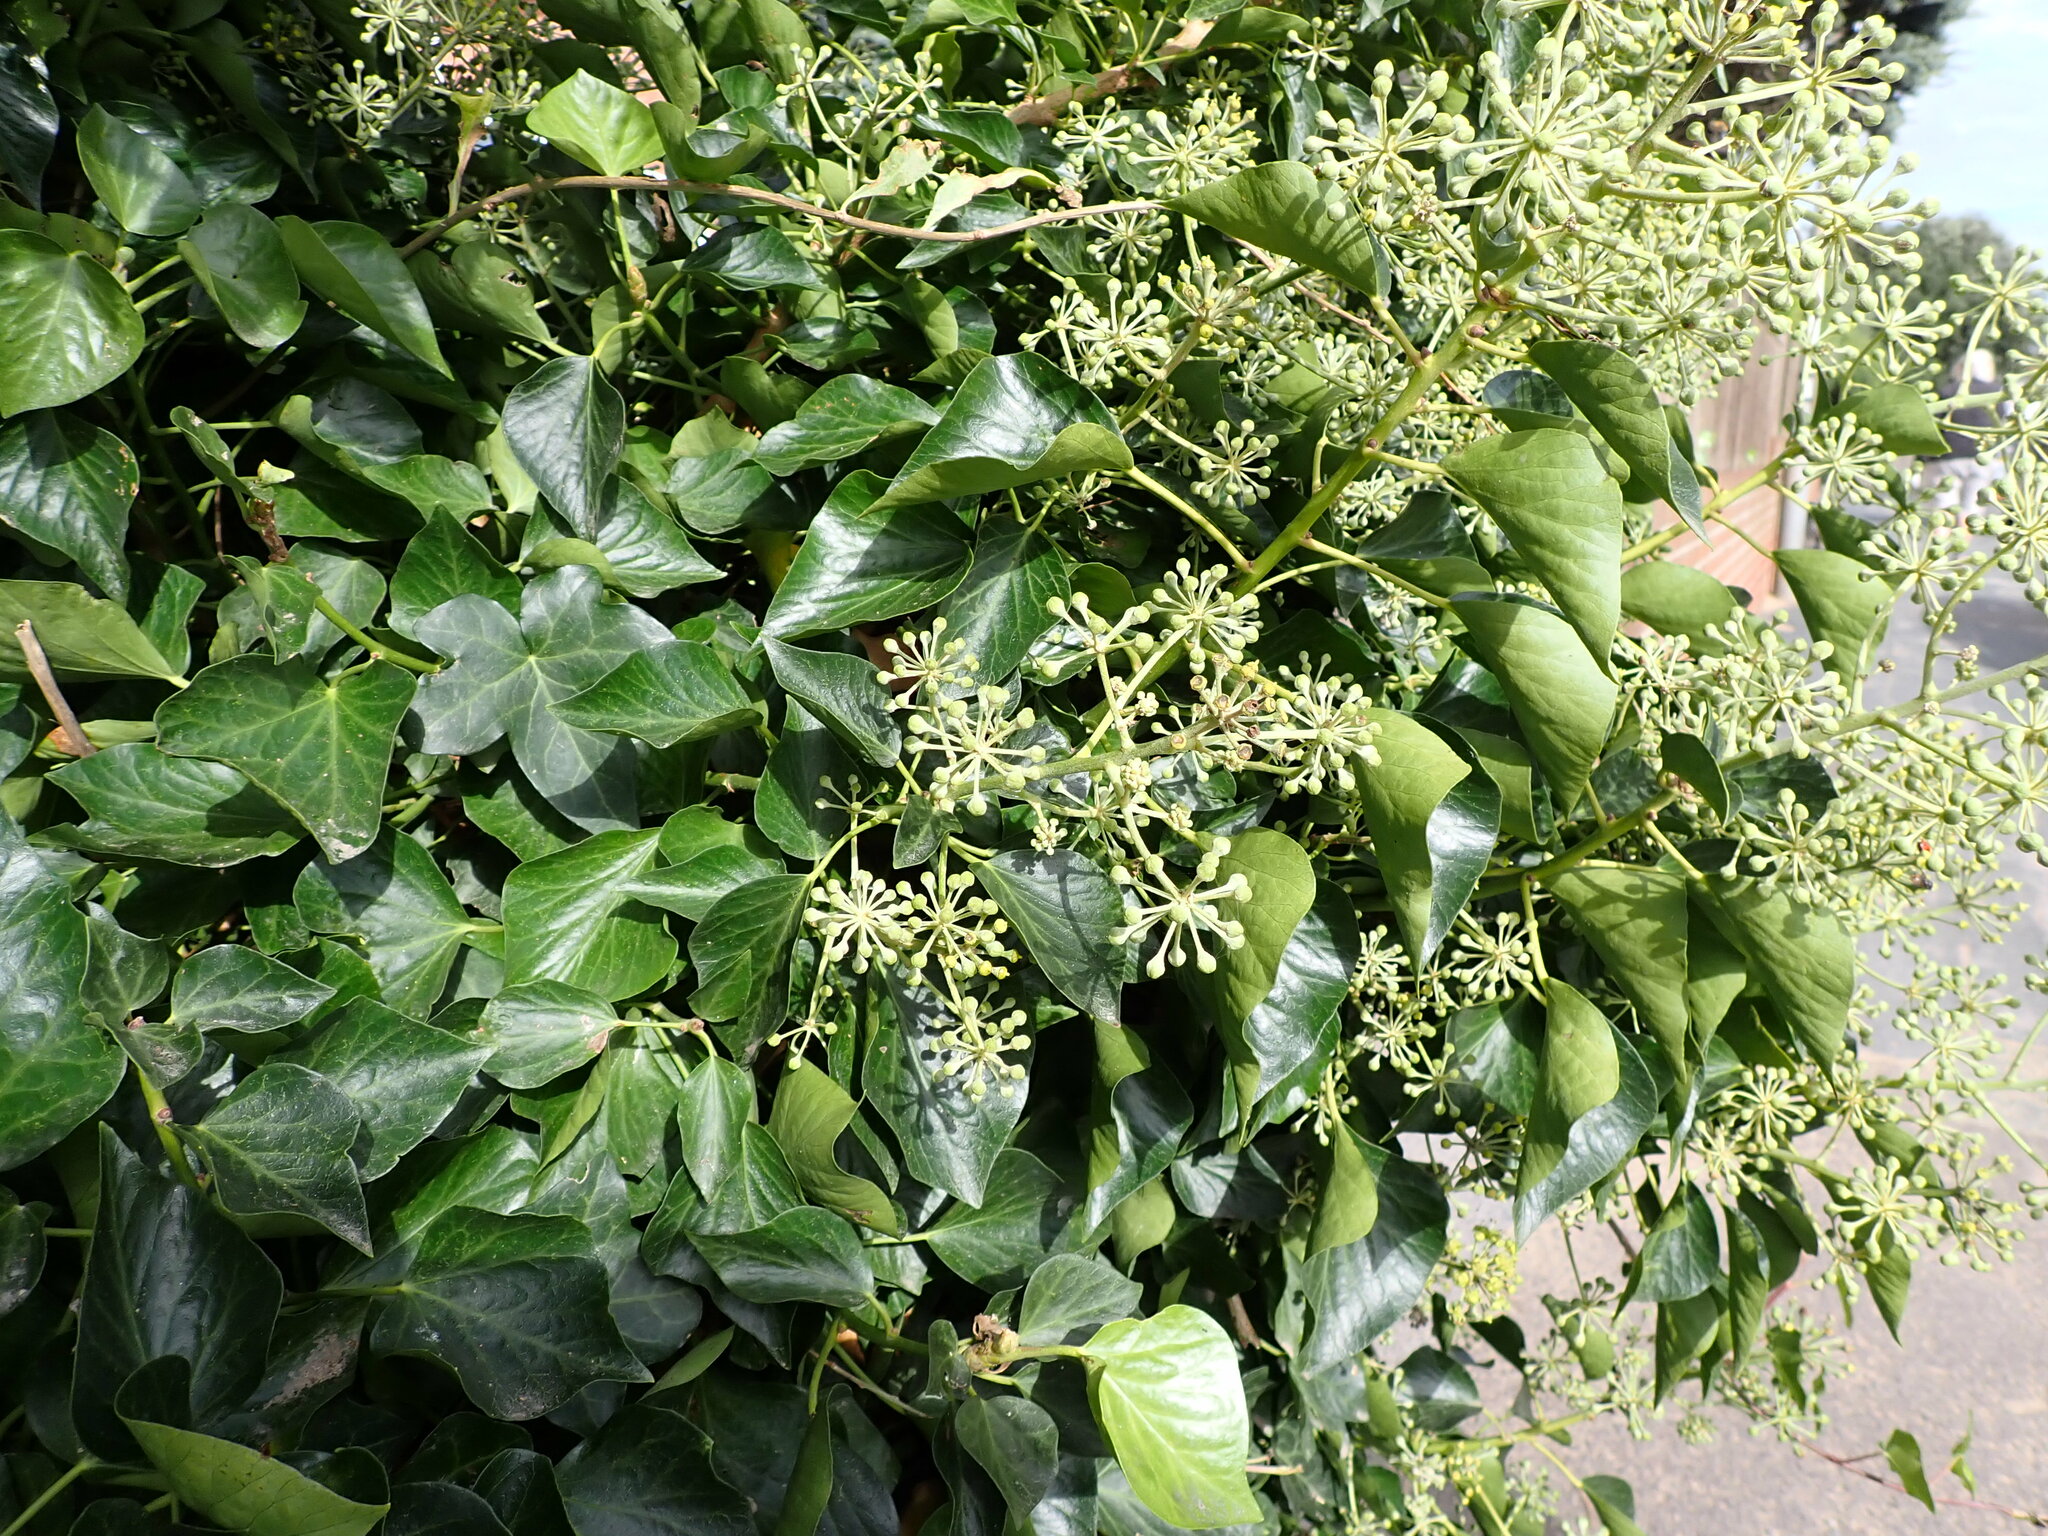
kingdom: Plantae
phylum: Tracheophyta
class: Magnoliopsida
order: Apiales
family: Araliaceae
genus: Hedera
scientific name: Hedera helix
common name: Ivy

____________

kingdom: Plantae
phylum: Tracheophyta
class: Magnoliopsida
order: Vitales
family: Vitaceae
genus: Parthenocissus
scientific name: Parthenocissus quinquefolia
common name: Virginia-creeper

____________

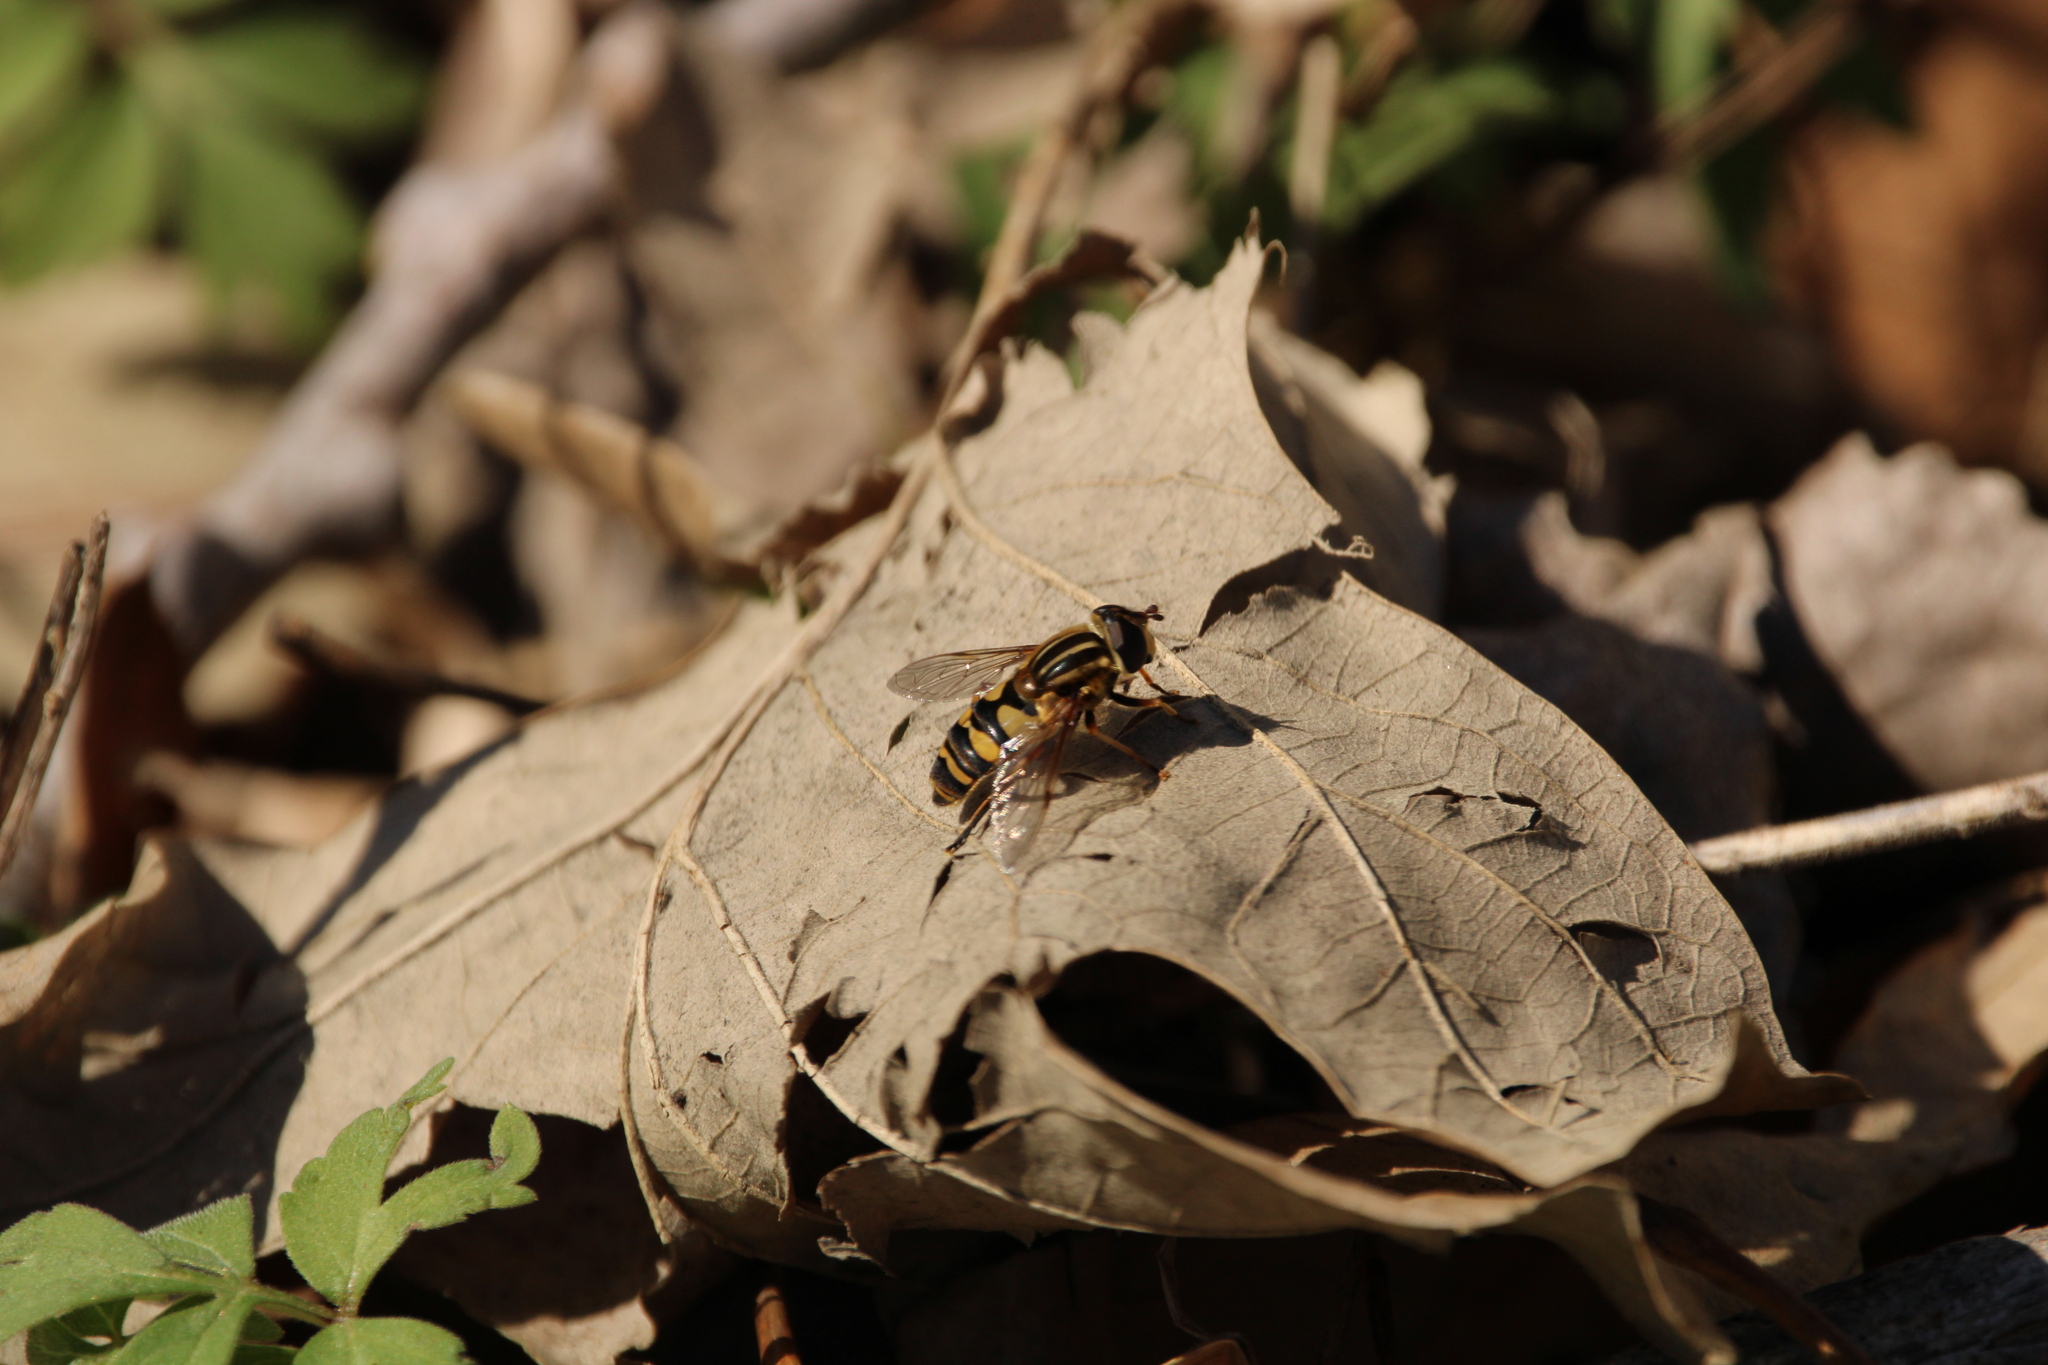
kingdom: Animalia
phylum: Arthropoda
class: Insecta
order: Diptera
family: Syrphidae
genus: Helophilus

____________

Task directions
Reproduce everything in the entries above from the line containing "order: Apiales" down to the line containing "common name: Ivy", including both of those lines, unchanged.

Output for this exercise
order: Apiales
family: Araliaceae
genus: Hedera
scientific name: Hedera helix
common name: Ivy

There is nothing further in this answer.